Capture of Major Andre

Capture of Major Andre

In March, 1901, Lord Grey, in examining a lot of family papers that had not been disturbed since the close of the Revolutionary War, discovered what was believed to be the original diary of Major Andre, in which is given a narrative of the campaign of 177778 day by day.

The story of Major Andre's career, in connection with the complot of SIR HENRY CLINTON and GENERAL BENEDICT ARNOLD occupies a conspicuous place in our history, and sympathy for the offender, not unmixed with denunciations of the court of inquiry that condemned him, have been abundant, and not always wise or just. The court that condemned him saw clearly, by his own confession, that he deserved the fate of a spy; and if they had been swayed by other motives than those of justice and the promotion of the public good, they had full justification in the course of the British officers in pursuit of the British policy towards the Americans. Scores of good men, not guilty of any offence but love of country and defense of their rights, had been hanged by the positive orders of Cornwallis in the South; and Sir Henry Clinton himself, who ungenerously attributed the act of the board of inquiry in condemning Andre, and of Washington in approving the sentence, to "personal rancor," for which no cause existed, had approved of ten-fold more "inhumanity" in the acts of his subordinates. One of them wrote to Clinton, "I have ordered, in the most positive manner, that every militiaman who has borne arms with us, and afterwards joined the enemy, shall be immediately hanged." This included all officers and men, even those, as in South Carolina, where this subaltern was serving, who had been forced into the royal service. This order Clinton approved, and sent it to Secretary Germain. That secretary answered Clinton's letter, saying, "The most disaffected will now be convinced that we are not afraid to punish." The order was rigorously executed. Men of great worth and purity were hanged, without the forms of a trial, for bearing arms in defense of their liberty; Andre was hanged, after an impartial trial, for the crime of plotting and abetting a scheme for the enslavement of 3,000,000 people.
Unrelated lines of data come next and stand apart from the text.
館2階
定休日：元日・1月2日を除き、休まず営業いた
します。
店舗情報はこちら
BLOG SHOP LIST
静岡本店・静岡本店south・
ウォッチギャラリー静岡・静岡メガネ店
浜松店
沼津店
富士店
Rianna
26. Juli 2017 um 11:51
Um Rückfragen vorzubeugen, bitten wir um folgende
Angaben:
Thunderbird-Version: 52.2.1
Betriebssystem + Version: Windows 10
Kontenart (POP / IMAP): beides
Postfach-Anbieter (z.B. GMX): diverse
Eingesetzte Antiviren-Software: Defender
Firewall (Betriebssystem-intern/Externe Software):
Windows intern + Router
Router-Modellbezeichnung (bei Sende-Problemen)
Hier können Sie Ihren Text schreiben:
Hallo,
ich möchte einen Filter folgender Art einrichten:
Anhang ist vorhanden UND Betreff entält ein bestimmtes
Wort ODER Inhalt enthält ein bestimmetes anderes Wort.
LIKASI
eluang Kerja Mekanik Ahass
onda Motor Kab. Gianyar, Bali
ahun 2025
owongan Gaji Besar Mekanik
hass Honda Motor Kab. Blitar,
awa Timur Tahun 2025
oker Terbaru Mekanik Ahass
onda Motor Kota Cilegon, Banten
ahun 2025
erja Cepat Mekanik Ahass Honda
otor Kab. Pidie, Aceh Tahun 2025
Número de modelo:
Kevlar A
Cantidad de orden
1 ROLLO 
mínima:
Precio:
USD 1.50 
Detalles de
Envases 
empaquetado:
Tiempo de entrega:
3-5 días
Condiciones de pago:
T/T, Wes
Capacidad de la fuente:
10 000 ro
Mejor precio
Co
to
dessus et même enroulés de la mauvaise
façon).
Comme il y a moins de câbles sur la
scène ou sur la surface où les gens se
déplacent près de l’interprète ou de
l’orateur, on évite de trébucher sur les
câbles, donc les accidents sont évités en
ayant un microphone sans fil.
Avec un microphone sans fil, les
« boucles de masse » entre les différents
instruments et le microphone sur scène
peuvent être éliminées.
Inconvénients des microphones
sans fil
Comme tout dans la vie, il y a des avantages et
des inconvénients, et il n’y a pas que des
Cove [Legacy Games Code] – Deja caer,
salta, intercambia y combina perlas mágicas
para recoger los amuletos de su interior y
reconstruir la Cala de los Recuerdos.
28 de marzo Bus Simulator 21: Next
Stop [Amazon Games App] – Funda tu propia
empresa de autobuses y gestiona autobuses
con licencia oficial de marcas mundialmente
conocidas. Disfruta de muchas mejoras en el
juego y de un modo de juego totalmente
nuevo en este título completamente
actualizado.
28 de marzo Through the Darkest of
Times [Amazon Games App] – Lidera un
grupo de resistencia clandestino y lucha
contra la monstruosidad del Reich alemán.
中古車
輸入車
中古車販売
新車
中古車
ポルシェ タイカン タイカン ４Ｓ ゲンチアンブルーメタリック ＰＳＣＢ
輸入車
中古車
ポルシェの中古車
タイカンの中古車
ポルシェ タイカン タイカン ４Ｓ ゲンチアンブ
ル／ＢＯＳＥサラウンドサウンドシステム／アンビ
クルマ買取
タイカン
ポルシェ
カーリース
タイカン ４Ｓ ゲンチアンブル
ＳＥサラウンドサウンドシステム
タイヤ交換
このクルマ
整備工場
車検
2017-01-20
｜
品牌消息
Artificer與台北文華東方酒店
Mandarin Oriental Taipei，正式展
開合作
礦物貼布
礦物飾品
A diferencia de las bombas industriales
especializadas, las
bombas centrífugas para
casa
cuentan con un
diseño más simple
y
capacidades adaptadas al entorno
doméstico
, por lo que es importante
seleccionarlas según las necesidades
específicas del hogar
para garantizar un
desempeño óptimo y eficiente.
He deserved his fate according to the laws of war. It was just towards him and merciful to a nation. Cicero justly said, in regard to Catiline, "Mercy towards a traitor is an injury to the state." Andre was treated with great consideration by George Washington, whose headquarters at Tappan were near the place of his trial. The commander-in-chief supplied the former with all needed refreshments for his table. Washington did not have a personal interview with Andre, but treated him as leniently as the rules of war would allow.

The captors of Major Andre were John Paulding, David Williams, and Isaac Van Wart. Washington recommended Congress to reward them for their fidelity. They were each presented with a silver medal, and they were voted a pension of $200 a year each in silver or its equivalent. Monuments have been erected to the memory of the captors - to Paulding, in St. Peter's churchyard, near Peekskill; to Van Wart, by the citizens of Westchester county, in 1829, in the Presbyterian churchyard at Greenburg, of which church the captor was an active officer and chorister for many years; and to Williams, in Schoharie county, New York.

The King caused a monument to be placed in Westminster Abbey to the memory of Andre. It seems to be quite out of place among the "worthies" of England, for he was hanged as a spy, and was a plotter for the ruin of a people struggling for justice. But his monarch honored him for an attempted state service, knighted his brother, and pensioned his family. His remains were at first interred at the place of his execution, and in 1821 were exhumed and conveyed to England. A monument was erected at the place of his execution to commemorate the event by the late Cyrus W. Field, but it was soon afterwards blown up by unknown persons.